Find the line that contains "turquoise teapot [1196,432,1256,458]" in the entries below. Write out that line and all that follow it, unchanged and alone.

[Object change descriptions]
* * *

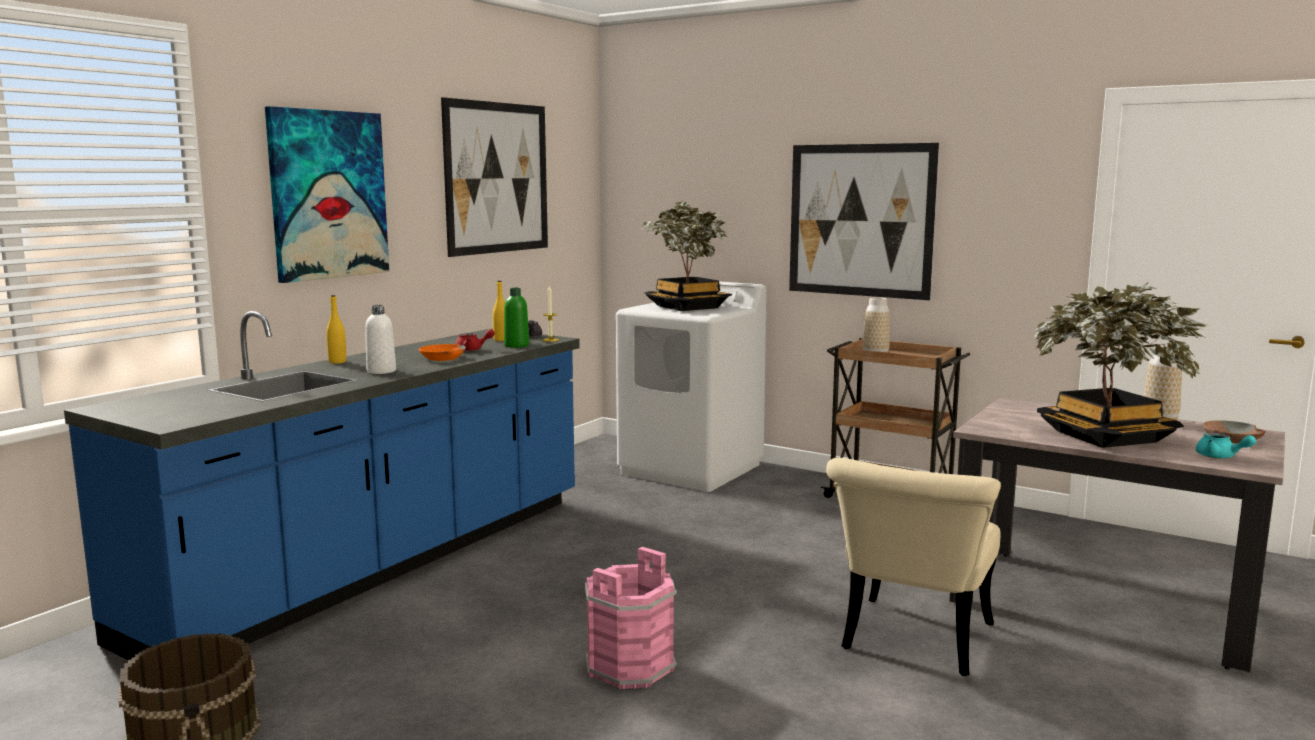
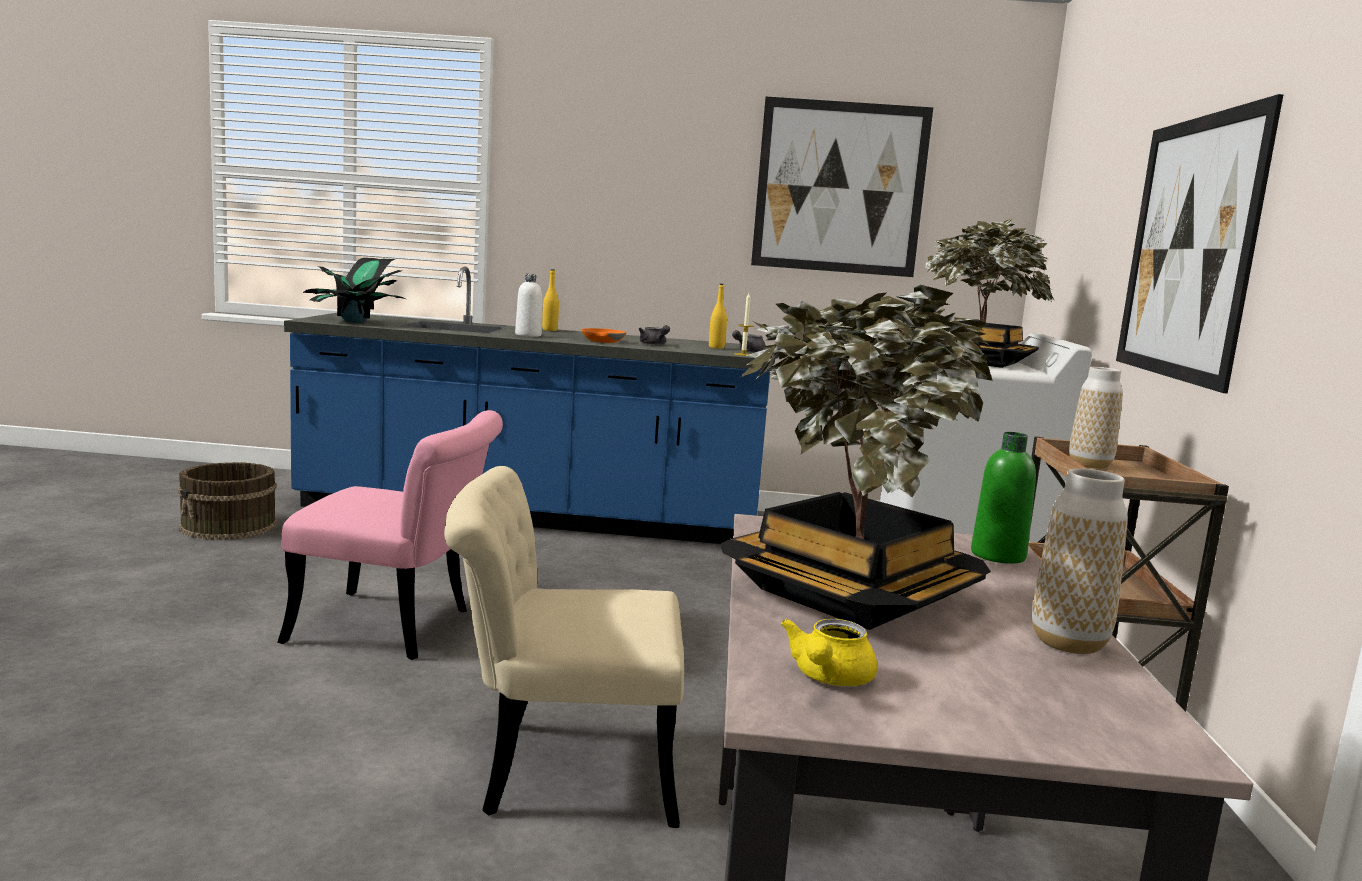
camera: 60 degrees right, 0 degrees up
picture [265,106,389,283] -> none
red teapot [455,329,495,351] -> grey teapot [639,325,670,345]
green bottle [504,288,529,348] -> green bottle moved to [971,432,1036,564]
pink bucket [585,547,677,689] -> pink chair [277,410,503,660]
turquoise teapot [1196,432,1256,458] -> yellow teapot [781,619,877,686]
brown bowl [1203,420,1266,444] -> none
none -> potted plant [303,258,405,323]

* * *

Exercise output:
turquoise teapot [1196,432,1256,458] -> yellow teapot [781,619,877,686]
brown bowl [1203,420,1266,444] -> none
none -> potted plant [303,258,405,323]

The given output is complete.